Lay out the lines of the data below as a Markdown table with two columns, Row and Line, numbering each row and skipping blank lines. Leave the pictures out of the answer.
** start **
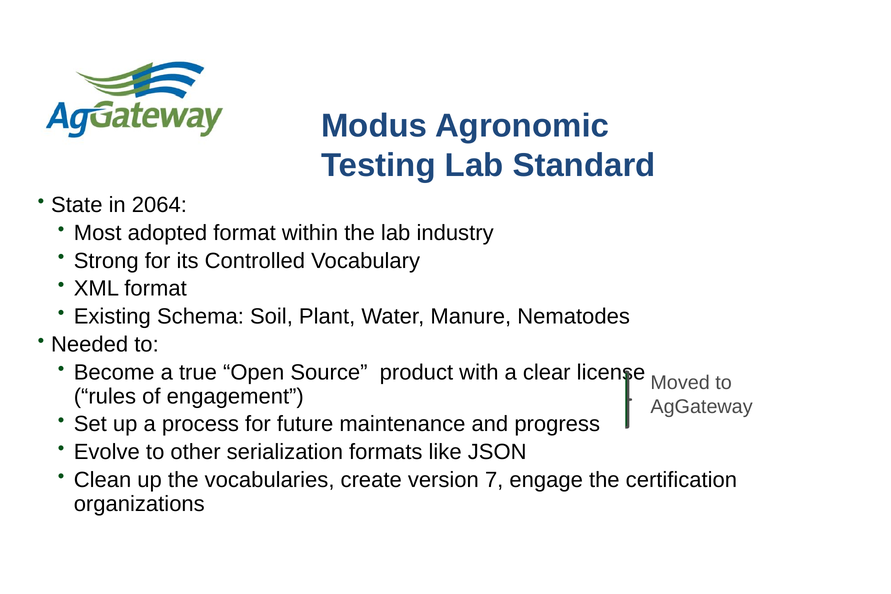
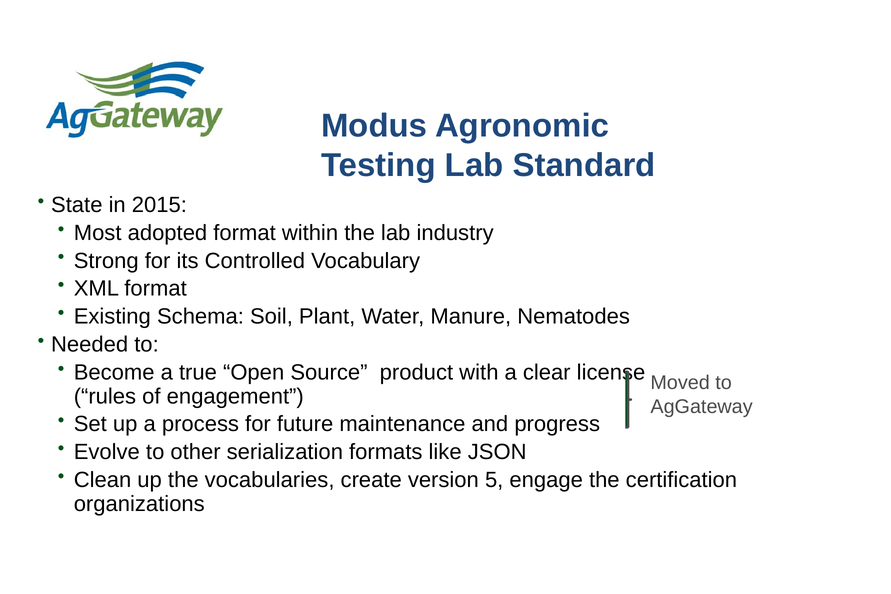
2064: 2064 -> 2015
7: 7 -> 5
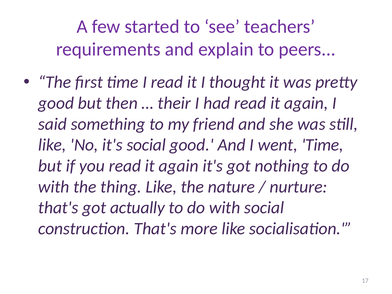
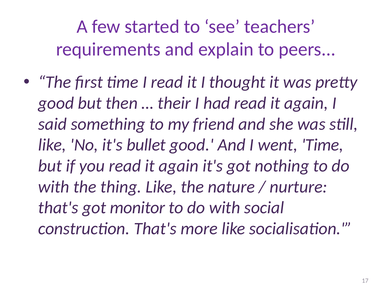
it's social: social -> bullet
actually: actually -> monitor
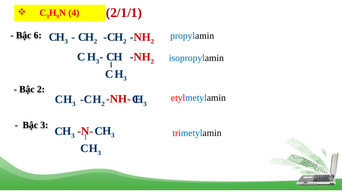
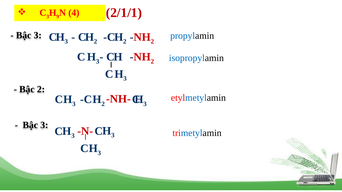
6 at (38, 35): 6 -> 3
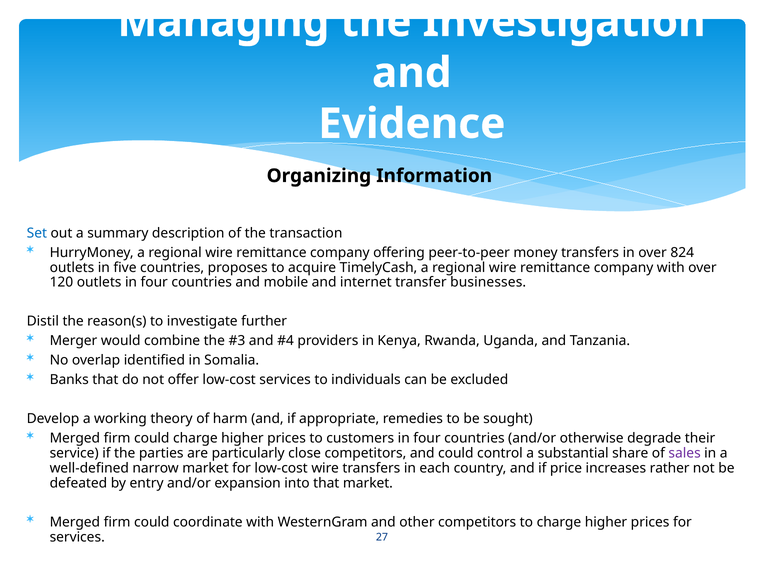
** end **
RESULT OF THIS EXERCISE:
| Row | Line |
|---|---|
| 1 | 2064: 2064 -> 2015 |
| 2 | 7: 7 -> 5 |
| 3 | it's social: social -> bullet |
| 4 | actually: actually -> monitor |
| 5 | 6 at (38, 35): 6 -> 3 |